Я всегда пишу лишь о том, что хорошо знаю, что сам пережил, прочувствовал. Говорил и повторю: личностный, выстраданный опыт ничем не заменишь, даже мастерством высочайшей пробы. Они должны соседствовать, точнее, взаимопроникать – личный опыт и мастерство, тогда-то и может появиться из-под твоего пера что-то путное. Представляя читателям книгу «Проводы журавлей», хочу на это надеяться. Да и кто из пишущих не надеется, что его творение с о с т о я л о с ь, что оно способно вызвать ответное чувство у читающих? Во всяком случае, уповаю хотя бы на то, что поймутся мотивы, заставившие меня написать эти вещи.
Две из них – «Свеча не угаснет» и «Проводы журавлей» – рождены неостывающей памятью о пережитом в годы Великой Отечественной. Это попытка внести нечто свое в неисчерпаемую тему войны и мира. По сути, и третья повесть, «Остаток дней», сугубо современная, тоже ведь, если вдуматься, об извечных проблемах войны и мира.
Я мало пишу о современности. Но лет с десяток назад некоторые факты нашего бытия (их привыкли называть негативными) не на шутку растревожили мое писательское самосознание, и я решил: надо высказаться, как и почему растрачиваем мы духовное наследство, доставшееся нам от священных времен Великой Отечественной, почему стали размываться духовные критерии и отчего падает мораль у многих людей – и молодых, в не очень молодых. Тут в центре не конфликт поколений, а необходимость нравственного выбора: как жить дальше?

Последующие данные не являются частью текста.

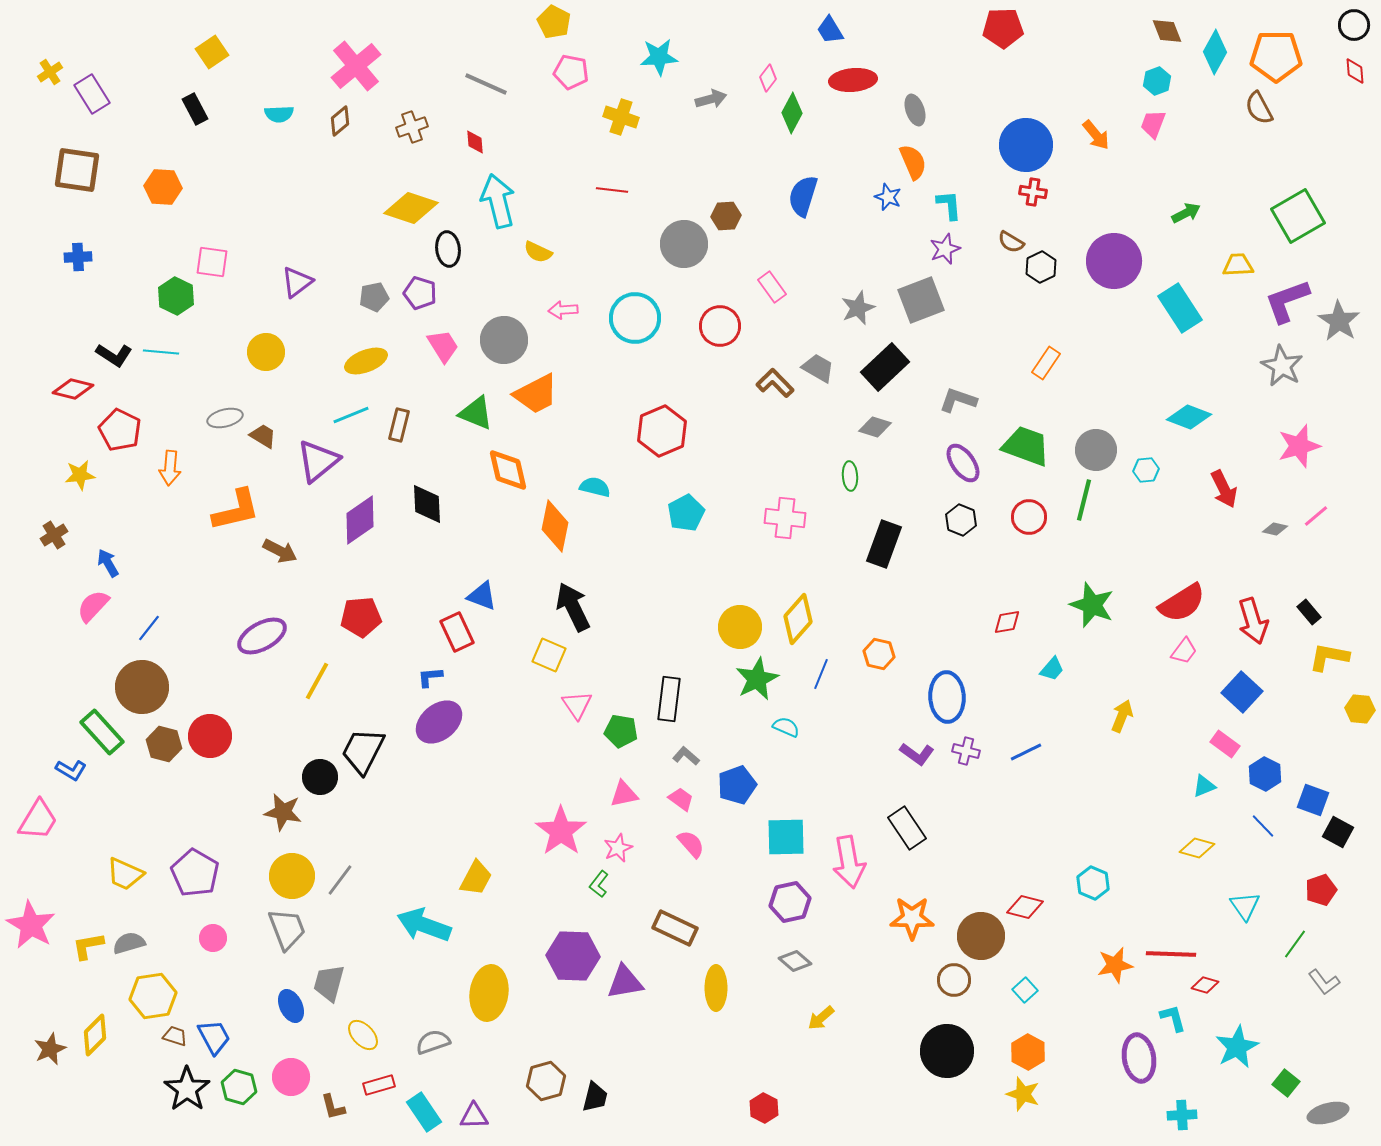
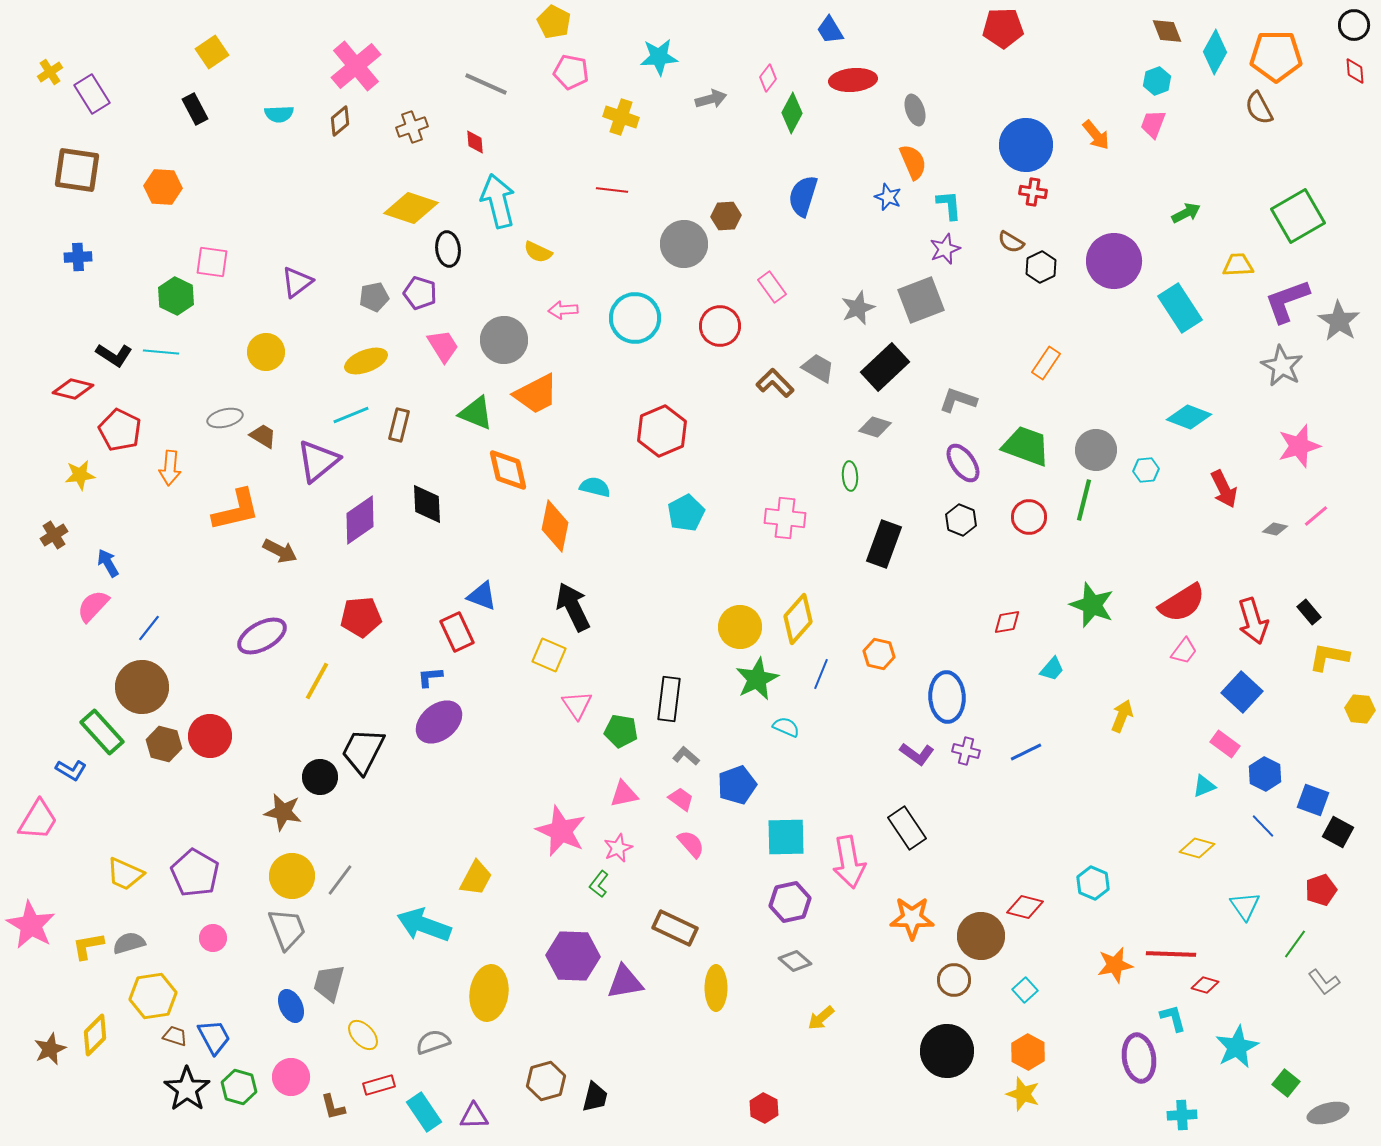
pink star at (561, 831): rotated 12 degrees counterclockwise
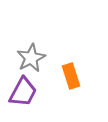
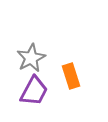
purple trapezoid: moved 11 px right, 1 px up
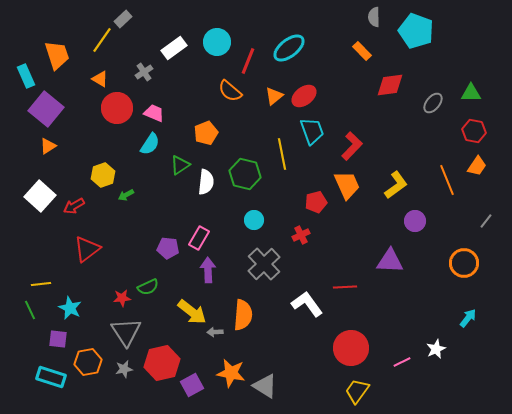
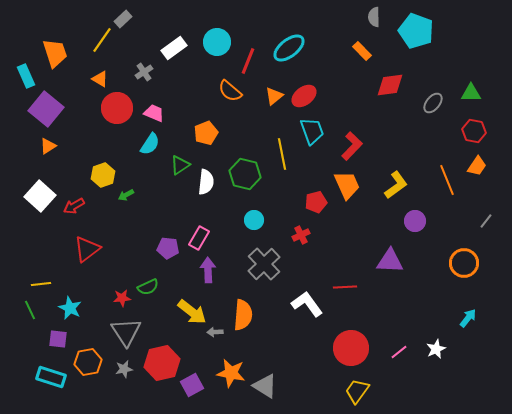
orange trapezoid at (57, 55): moved 2 px left, 2 px up
pink line at (402, 362): moved 3 px left, 10 px up; rotated 12 degrees counterclockwise
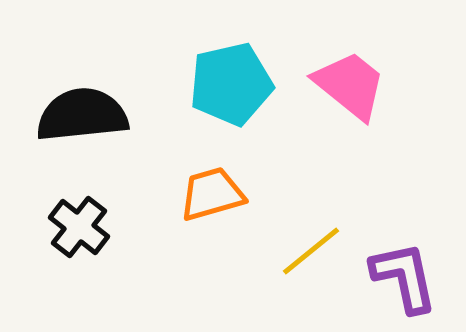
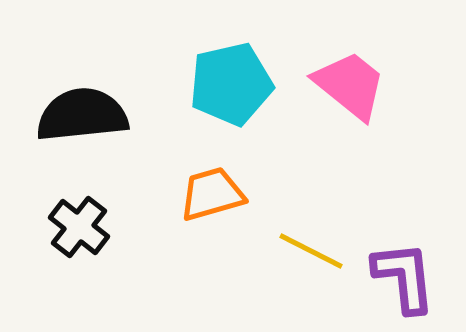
yellow line: rotated 66 degrees clockwise
purple L-shape: rotated 6 degrees clockwise
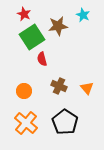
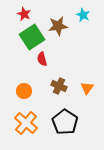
orange triangle: rotated 16 degrees clockwise
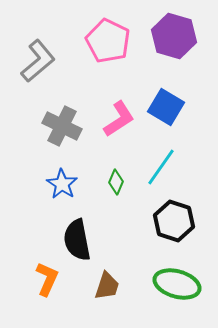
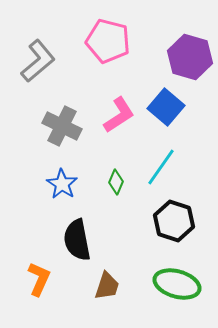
purple hexagon: moved 16 px right, 21 px down
pink pentagon: rotated 12 degrees counterclockwise
blue square: rotated 9 degrees clockwise
pink L-shape: moved 4 px up
orange L-shape: moved 8 px left
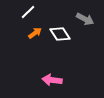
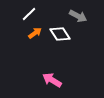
white line: moved 1 px right, 2 px down
gray arrow: moved 7 px left, 3 px up
pink arrow: rotated 24 degrees clockwise
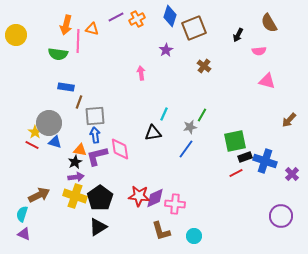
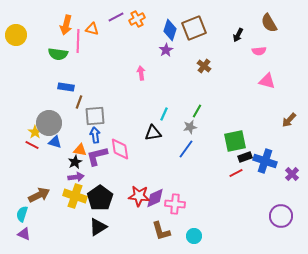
blue diamond at (170, 16): moved 14 px down
green line at (202, 115): moved 5 px left, 4 px up
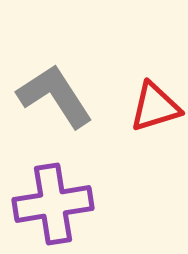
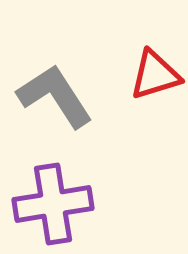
red triangle: moved 32 px up
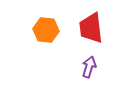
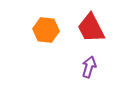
red trapezoid: rotated 20 degrees counterclockwise
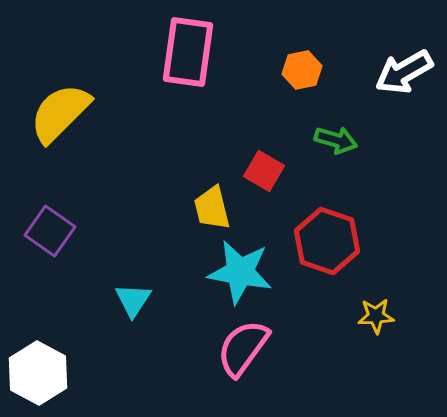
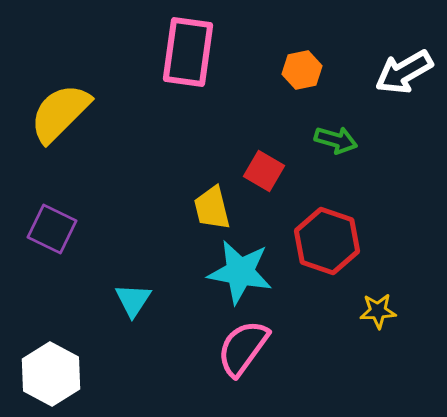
purple square: moved 2 px right, 2 px up; rotated 9 degrees counterclockwise
yellow star: moved 2 px right, 5 px up
white hexagon: moved 13 px right, 1 px down
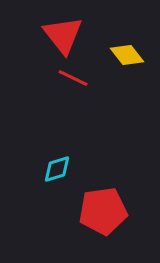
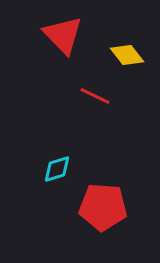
red triangle: rotated 6 degrees counterclockwise
red line: moved 22 px right, 18 px down
red pentagon: moved 4 px up; rotated 12 degrees clockwise
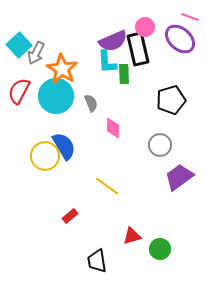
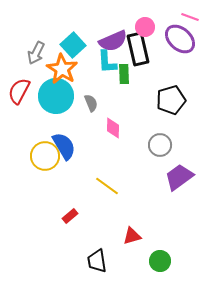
cyan square: moved 54 px right
green circle: moved 12 px down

Наверное, в какой-то степени «Остаток дней» – предчувствие крутого поворота в общественной жизни и, следовательно, неминуемой переоценки ценностей, неотвратимых перемен в нашем укладе во всей его многосложности. Сейчас подобной повестью вряд ли удивишь читателей, но в 1984 году, когда она появилась в журнале «Октябрь», нашлись и хмурые критики: не сгущает ли автор краски? Сама действительность ответила на такой вопрос.
Правды, глубокой и бескомпромиссной, – вот чего ждет народ от литературы. Добавлю: правды, воплощенной с высокой художественностью. До последнего времени нашей литературе зачастую как раз и не хватало этих двух слагаемых – глубокой правды и высокой художественности.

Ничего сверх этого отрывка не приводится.